All das braucht Althammer-Radan zufolge viel Zeit. Zeit, die die Suchtberatungsstelle aktuell nicht zur Verfügung hat. "Bei uns ist eine fachliche Unzufriedenheit entstanden. Wir sind personell nicht so ausgestattet, um die Zielgruppe so zu versorgen, wie sie es bräuchte", so die Fachdienstleiterin. Abhilfe soll deshalb eine extra Stelle schaffen, die sich nur um die Belange der Heranwachsenden kümmert. Vorgesehen sind dafür zunächst 30 Wochenstunden. Außerdem wird das Projekt auf zwei Jahre befristet, danach sollen Wirksamkeit und Effizienz der Beratung überprüft, und die Maßnahme gegebenenfalls fortgeführt werden.

Zweifel gibt es an der Eigenmotivation der Jugendlichen

Der Antrag der Caritas traf bei den meisten Mitgliedern des Jugendhilfeausschusses auf Zustimmung. Lediglich Ernst Weinzierl, Geschäftsführer der Brücke Ebersberg, hatte so seine Zweifel. "Ich halte es für relativ unwahrscheinlich, dass ein 16-Jähriger bei euch anruft und sagt, ich brauch' Beratung." Und tatsächlich: Wie Althammer-Radan sagte, kämen die meisten der Jugendlichen nicht von sich aus, sondern durch Fremdmotivation - sprich, weil sie vom Gericht oder ihren Eltern dazu verdonnert wurden. Weinzierl wäre es deshalb lieber, die Beratungsstelle irgendwo dort anzusiedeln, wo ohnehin schon Jugendliche sind. Er schlug etwa die Jugendzentren vor.

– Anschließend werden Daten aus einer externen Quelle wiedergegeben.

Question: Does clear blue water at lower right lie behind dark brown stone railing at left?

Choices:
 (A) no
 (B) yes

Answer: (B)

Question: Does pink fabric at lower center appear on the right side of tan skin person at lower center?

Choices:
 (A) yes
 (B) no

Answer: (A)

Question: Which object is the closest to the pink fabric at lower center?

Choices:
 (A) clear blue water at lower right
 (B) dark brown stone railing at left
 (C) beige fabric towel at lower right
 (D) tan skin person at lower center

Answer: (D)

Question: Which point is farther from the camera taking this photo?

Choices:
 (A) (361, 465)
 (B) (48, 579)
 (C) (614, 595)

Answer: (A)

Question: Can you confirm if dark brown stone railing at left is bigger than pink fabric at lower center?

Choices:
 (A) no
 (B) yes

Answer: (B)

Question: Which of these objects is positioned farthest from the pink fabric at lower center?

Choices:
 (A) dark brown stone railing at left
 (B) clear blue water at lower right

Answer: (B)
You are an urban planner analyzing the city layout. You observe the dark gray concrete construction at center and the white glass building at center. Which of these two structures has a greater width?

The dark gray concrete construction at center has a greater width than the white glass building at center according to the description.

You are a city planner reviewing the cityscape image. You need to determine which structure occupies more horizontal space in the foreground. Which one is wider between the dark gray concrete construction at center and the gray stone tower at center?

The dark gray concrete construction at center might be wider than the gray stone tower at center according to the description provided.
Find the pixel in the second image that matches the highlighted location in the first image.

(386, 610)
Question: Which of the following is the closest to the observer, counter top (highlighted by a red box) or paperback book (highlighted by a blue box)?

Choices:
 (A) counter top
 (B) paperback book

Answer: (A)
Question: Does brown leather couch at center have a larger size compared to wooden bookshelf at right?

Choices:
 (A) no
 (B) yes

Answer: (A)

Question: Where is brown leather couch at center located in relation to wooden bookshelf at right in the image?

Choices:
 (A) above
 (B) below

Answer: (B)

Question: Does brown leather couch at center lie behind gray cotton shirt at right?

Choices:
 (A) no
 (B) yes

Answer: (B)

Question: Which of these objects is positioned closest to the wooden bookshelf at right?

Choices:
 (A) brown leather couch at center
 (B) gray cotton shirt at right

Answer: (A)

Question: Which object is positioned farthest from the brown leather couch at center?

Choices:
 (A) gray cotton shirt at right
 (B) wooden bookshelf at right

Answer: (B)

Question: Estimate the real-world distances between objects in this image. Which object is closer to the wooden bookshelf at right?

Da der Brücke-Chef mit seiner Meinung aber recht alleine dastand, beschloss das Gremium schließlich mehrheitlich die Einrichtung der neuen Fachstelle. Der Jugendhilfeausschuss stellt dafür jährlich knapp 70 000 Euro zur Verfügung. Nach Ablauf der zweijährigen Testphase soll dann über eine mögliche Fortführung der Beratung entschieden werden.